Stored data entries:
=== Section Start ===
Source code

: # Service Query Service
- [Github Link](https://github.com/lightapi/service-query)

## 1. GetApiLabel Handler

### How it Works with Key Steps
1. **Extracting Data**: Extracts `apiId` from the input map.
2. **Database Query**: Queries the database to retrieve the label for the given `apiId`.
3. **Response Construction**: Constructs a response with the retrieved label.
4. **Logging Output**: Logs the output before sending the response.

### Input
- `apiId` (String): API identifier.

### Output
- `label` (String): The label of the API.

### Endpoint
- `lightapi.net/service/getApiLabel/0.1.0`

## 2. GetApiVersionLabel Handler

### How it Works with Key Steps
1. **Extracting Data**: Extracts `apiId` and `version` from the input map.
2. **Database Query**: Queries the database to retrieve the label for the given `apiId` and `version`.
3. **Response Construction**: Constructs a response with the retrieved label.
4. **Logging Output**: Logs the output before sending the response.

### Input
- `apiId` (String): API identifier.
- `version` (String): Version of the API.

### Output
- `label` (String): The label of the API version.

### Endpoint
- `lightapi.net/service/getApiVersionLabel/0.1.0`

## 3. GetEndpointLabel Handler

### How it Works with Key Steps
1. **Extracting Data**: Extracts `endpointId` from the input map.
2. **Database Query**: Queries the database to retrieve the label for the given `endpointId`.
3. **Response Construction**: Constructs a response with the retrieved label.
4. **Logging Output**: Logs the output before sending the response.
=== Section End ===
Lay out every line of the data above as a Markdown table with two columns, "Row" for the row number and "Line" for the line itself. Leave out the blank lines.

| Row | Line |
|---|---|
| 1 | Source code |
| 2 | : # Service Query Service |
| 3 | - [Github Link](https://github.com/lightapi/service-query) |
| 4 | ## 1. GetApiLabel Handler |
| 5 | ### How it Works with Key Steps |
| 6 | 1. **Extracting Data**: Extracts `apiId` from the input map. |
| 7 | 2. **Database Query**: Queries the database to retrieve the label for the given `apiId`. |
| 8 | 3. **Response Construction**: Constructs a response with the retrieved label. |
| 9 | 4. **Logging Output**: Logs the output before sending the response. |
| 10 | ### Input |
| 11 | - `apiId` (String): API identifier. |
| 12 | ### Output |
| 13 | - `label` (String): The label of the API. |
| 14 | ### Endpoint |
| 15 | - `lightapi.net/service/getApiLabel/0.1.0` |
| 16 | ## 2. GetApiVersionLabel Handler |
| 17 | ### How it Works with Key Steps |
| 18 | 1. **Extracting Data**: Extracts `apiId` and `version` from the input map. |
| 19 | 2. **Database Query**: Queries the database to retrieve the label for the given `apiId` and `version`. |
| 20 | 3. **Response Construction**: Constructs a response with the retrieved label. |
| 21 | 4. **Logging Output**: Logs the output before sending the response. |
| 22 | ### Input |
| 23 | - `apiId` (String): API identifier. |
| 24 | - `version` (String): Version of the API. |
| 25 | ### Output |
| 26 | - `label` (String): The label of the API version. |
| 27 | ### Endpoint |
| 28 | - `lightapi.net/service/getApiVersionLabel/0.1.0` |
| 29 | ## 3. GetEndpointLabel Handler |
| 30 | ### How it Works with Key Steps |
| 31 | 1. **Extracting Data**: Extracts `endpointId` from the input map. |
| 32 | 2. **Database Query**: Queries the database to retrieve the label for the given `endpointId`. |
| 33 | 3. **Response Construction**: Constructs a response with the retrieved label. |
| 34 | 4. **Logging Output**: Logs the output before sending the response. |